Not the big-studio star vehicle for Kirk Douglas it appears, independent producer Stanley Kramer’s (The Men) boxing picture for United Artists follows the rise of a hotheaded fighter who alienates those people closest to him—manager (Paul Stewart), brother (Arthur Kennedy), and wife (Ruth Roman)—in his self-destructive pursuit of the brass ring. Mark Robson (The Harder They Fall) ably shoots a Carl Foreman (High Noon) script that also takes a swing at sports corruption. For fight fans.
The Earrings of Madame de…. b/w. 100+ min. In French w/English subtitles. Criterion Collection. 1953. Blu-ray ISBN 9781604657593. $39.95.

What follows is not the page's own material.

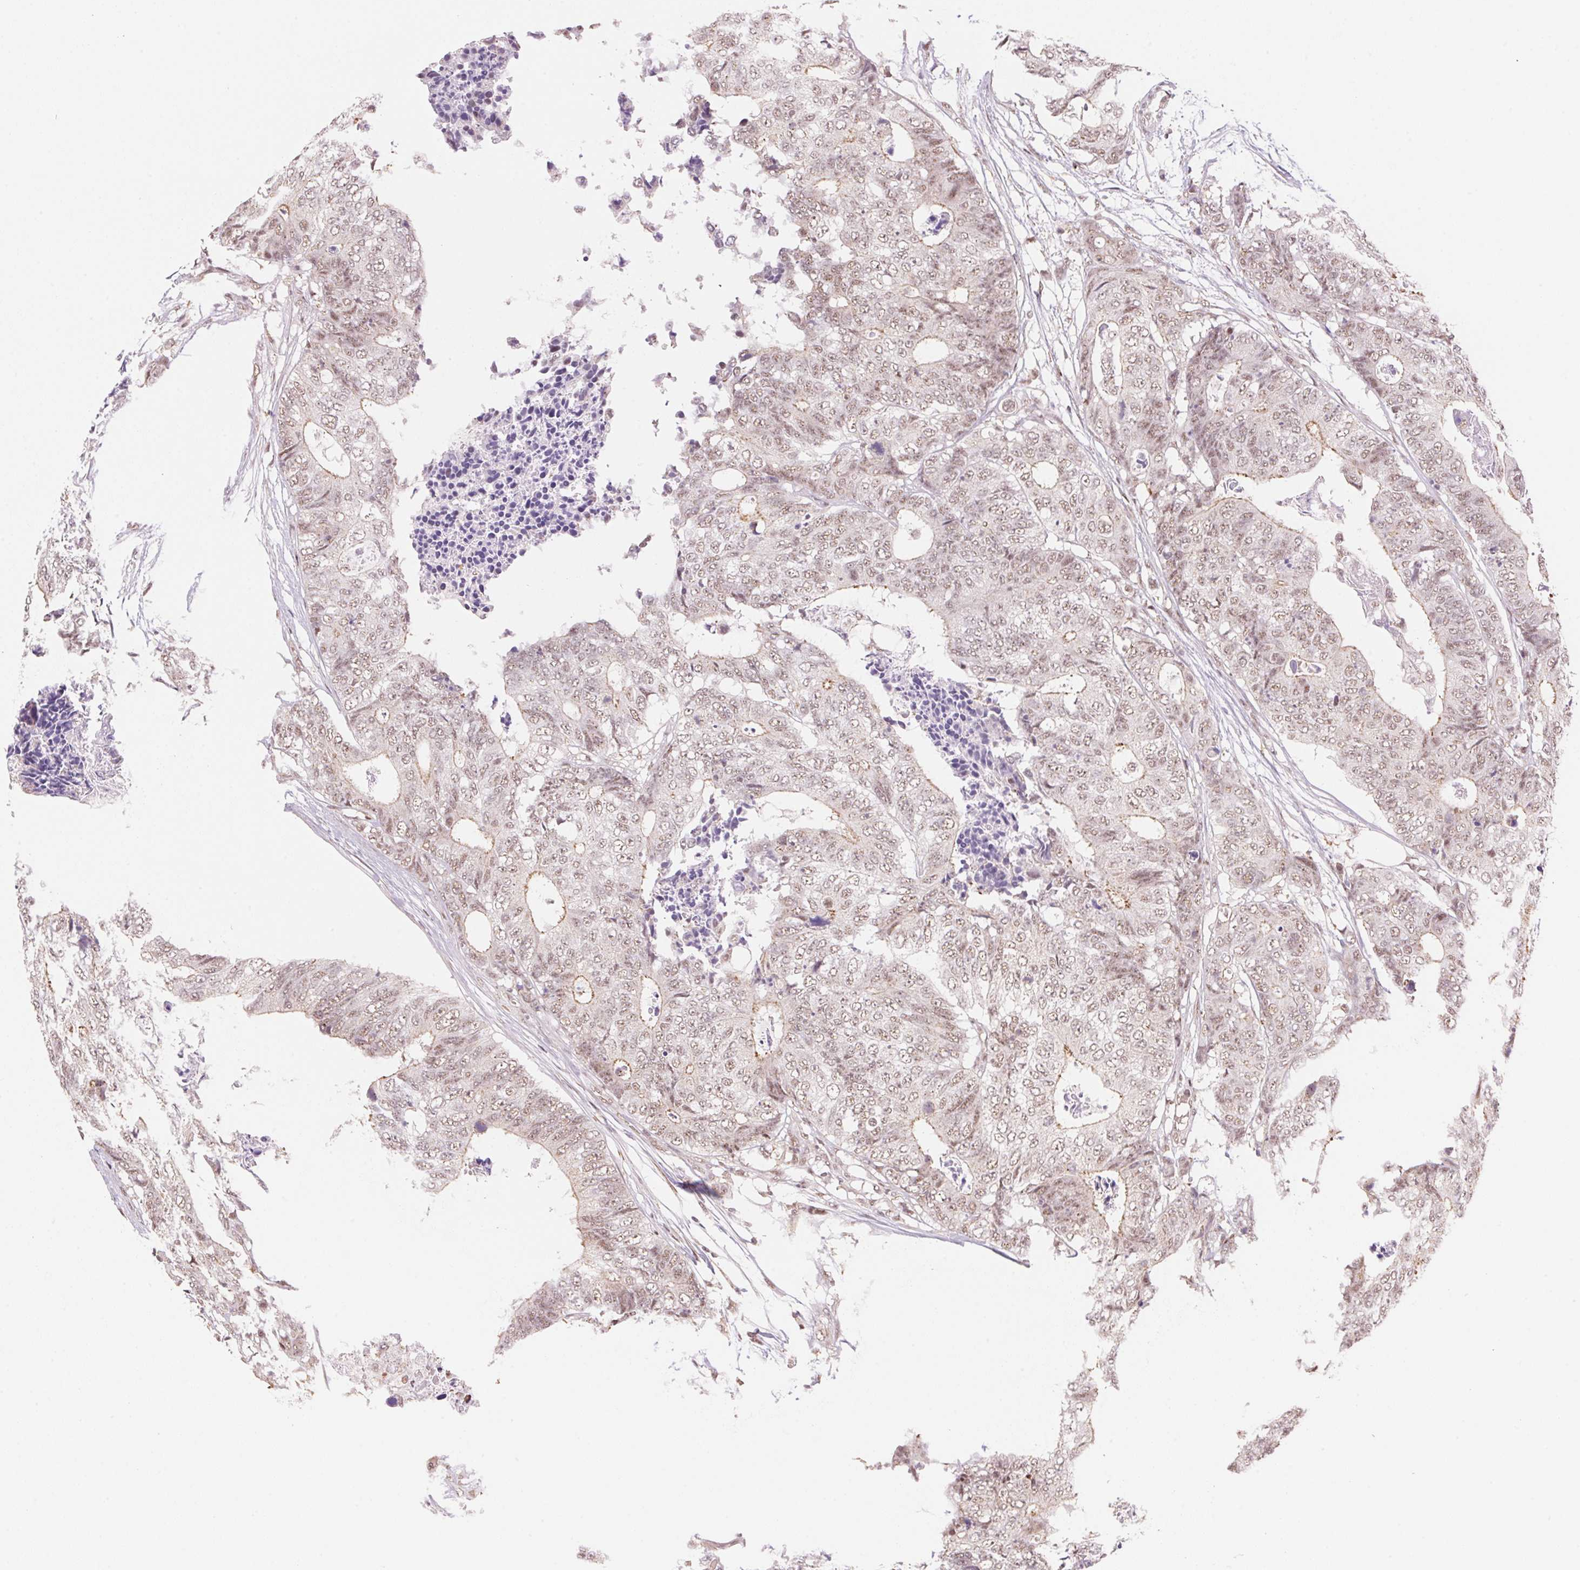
{"staining": {"intensity": "weak", "quantity": "25%-75%", "location": "cytoplasmic/membranous,nuclear"}, "tissue": "colorectal cancer", "cell_type": "Tumor cells", "image_type": "cancer", "snomed": [{"axis": "morphology", "description": "Adenocarcinoma, NOS"}, {"axis": "topography", "description": "Colon"}], "caption": "There is low levels of weak cytoplasmic/membranous and nuclear staining in tumor cells of colorectal adenocarcinoma, as demonstrated by immunohistochemical staining (brown color).", "gene": "HNRNPDL", "patient": {"sex": "female", "age": 48}}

Celebrated for his avant-garde narrative style, intricate camera moves, and playful approach to sophisticated subject matter, Max Ophuls (La ronde) peaked with this tragic tale of an aristocratic woman (Danielle Darrieux) who sells a pair of earrings given to her by her husband (Charles Boyer) to settle accumulating debts. A circular reaction ensues, with the jewelry changing hands, finally returning as a gift to the unnamed Madame from one of her suitors. Adorned with nice extras, this Blu-ray debut is like a Tiffany display case.

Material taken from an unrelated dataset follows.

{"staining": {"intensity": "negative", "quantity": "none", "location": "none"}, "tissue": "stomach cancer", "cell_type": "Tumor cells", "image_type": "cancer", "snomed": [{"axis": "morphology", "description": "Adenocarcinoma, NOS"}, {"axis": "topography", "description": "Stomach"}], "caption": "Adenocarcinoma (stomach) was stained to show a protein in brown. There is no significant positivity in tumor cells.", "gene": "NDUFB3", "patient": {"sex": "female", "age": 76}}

The Ice Storm. color. 113+ min. Criterion Collection. 1997. Blu-ray ISBN 9781604657449. $39.95.
Director Ang Lee (Brokeback Mountain; Life of Pi) scrupulously navigates Cheever and Updike territory in this coolly antiseptic dissection of upper-middle-class ennui in early 1970s New England suburbia. Sigourney Weaver, Joan Allen, Kevin Kline, Tobey Maguire, Elijah Wood, and Christina Ricci make up the top-notch cast portraying sympathetic characters confused by cultural changes and numb to real emotion until tragedy strikes. Now in hi-def, the bracing imagery is as sharp as the observations. For fans of angst.
Nanook of the North. 2 discs. b/w. 281+ min. Flicker Alley. 1922. Blu-ray ISBN 9781893967809. $44.95.

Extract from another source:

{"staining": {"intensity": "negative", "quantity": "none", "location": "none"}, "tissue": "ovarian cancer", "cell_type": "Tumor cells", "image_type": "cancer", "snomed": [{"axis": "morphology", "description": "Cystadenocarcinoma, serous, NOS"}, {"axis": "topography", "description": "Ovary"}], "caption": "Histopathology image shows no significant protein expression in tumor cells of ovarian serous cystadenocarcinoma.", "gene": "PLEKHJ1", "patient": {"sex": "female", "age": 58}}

The everyday life of Eskimos is the subject of Robert Flaherty’s seminal (albeit partly staged) documentary, which captures an Inuit chief, his two wives, and their children as they hunt seals, trade pelts, build igloos, and just play in the bleak Arctic environs. Restored to a respectable state, this National Registry of Films entry should appeal to anthropology buffs as well as early-film fans. Among the six (!) bonus films included, Nanook Revisited (1988) returns to the filming site and Nanook’s happy ancestors.
Repo Man. 2 discs. color. 92+ min. Criterion Collection. 1984. DVD ISBN 9781604657159. $29.95; Blu-ray ISBN 9781604657142. $39.95.
Alex Cox’s precursor to his Sid and Nancy stars the ever-endearing Harry Dean Stanton as a jaded veteran of the car repo biz breaking in a new kid (Emilio Estevez) amid heated competition to find an old Chevy Malibu with an otherworldly force in its trunk. While entertaining as a comedy-drama with sf overtones, Repo also offers a trenchant political allegory of 1980s-era consumerism. Featuring a punk music sound track that informs its gonzo sensibility, this refurbished cult classic enjoys a fan base. [See Trailers, LJ 3/1/13.]